BEGIN DATA FOR THIS EXERCISE

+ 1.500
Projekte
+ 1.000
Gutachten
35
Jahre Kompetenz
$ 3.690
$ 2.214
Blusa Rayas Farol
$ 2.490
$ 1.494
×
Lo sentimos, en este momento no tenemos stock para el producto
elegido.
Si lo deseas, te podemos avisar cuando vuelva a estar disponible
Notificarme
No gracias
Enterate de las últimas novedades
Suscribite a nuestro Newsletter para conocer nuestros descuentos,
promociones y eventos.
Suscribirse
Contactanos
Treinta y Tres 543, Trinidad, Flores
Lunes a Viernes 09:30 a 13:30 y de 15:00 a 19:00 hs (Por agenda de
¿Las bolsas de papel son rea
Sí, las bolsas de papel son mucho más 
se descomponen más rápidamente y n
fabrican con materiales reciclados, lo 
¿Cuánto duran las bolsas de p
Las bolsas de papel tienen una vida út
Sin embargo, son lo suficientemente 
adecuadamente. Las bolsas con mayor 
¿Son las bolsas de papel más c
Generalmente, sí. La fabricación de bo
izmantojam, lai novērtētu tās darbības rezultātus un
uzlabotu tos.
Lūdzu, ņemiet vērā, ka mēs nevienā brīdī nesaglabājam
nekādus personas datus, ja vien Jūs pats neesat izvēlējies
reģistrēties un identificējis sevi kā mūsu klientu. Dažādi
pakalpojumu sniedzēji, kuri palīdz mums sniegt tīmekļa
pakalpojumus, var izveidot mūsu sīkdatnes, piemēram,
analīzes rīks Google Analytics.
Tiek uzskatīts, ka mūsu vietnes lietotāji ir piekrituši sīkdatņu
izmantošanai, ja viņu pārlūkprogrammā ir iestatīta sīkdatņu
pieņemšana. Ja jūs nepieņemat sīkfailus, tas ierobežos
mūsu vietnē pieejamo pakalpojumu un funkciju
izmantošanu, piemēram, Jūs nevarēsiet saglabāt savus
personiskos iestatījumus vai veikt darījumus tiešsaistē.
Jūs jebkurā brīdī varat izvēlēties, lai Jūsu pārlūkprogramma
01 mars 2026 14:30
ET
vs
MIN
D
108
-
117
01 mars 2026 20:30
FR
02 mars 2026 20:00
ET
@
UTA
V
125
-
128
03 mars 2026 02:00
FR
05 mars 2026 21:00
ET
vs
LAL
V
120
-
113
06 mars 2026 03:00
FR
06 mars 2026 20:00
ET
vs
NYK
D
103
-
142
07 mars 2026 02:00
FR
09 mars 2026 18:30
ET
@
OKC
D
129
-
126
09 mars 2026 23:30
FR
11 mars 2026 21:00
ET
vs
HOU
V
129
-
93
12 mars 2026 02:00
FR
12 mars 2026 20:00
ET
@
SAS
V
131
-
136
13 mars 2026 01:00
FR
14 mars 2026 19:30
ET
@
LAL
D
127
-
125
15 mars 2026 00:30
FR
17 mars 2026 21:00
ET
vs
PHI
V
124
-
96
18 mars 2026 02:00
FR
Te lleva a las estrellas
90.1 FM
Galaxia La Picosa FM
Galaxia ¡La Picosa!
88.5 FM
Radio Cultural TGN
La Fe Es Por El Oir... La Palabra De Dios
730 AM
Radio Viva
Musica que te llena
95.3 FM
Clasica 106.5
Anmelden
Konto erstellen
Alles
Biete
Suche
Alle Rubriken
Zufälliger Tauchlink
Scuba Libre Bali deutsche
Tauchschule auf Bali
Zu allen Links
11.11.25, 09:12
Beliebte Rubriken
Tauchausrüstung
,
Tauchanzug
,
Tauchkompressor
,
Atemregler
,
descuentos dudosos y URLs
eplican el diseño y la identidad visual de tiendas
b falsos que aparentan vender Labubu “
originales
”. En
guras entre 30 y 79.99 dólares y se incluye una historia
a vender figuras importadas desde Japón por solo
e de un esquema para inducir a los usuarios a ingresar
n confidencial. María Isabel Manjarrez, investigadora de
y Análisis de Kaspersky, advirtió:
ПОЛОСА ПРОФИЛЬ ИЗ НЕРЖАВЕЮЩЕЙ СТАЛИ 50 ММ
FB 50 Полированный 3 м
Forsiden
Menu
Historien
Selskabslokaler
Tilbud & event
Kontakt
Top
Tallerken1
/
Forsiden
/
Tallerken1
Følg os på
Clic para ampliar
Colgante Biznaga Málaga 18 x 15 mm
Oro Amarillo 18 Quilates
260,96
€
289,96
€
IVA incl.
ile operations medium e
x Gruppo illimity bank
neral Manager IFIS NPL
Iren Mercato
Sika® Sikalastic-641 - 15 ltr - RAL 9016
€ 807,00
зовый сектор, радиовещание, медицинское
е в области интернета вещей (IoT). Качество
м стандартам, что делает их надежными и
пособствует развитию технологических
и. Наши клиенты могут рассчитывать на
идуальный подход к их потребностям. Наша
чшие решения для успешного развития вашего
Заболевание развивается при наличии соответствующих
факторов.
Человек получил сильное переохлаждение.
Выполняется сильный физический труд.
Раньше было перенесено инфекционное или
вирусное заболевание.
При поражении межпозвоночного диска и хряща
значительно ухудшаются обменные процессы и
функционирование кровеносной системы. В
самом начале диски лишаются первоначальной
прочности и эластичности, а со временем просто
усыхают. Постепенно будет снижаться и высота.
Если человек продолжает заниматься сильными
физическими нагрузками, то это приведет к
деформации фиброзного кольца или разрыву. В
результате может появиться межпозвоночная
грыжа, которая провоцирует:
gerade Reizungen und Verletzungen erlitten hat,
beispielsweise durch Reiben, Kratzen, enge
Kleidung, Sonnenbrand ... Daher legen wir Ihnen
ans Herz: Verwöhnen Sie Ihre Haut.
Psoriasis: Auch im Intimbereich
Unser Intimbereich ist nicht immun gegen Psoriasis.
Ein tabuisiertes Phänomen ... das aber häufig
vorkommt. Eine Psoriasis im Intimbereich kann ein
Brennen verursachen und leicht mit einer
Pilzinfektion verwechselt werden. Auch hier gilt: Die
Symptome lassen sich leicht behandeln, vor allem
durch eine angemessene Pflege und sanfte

END DATA FOR THIS EXERCISE

_YOUR INSTRUCTIONS_.
Once you find the string "vender" in a line of the records, copy that line.

_SOLUTION TO THE EXERCISE_.
b falsos que aparentan vender Labubu “
a vender figuras importadas desde Japón por solo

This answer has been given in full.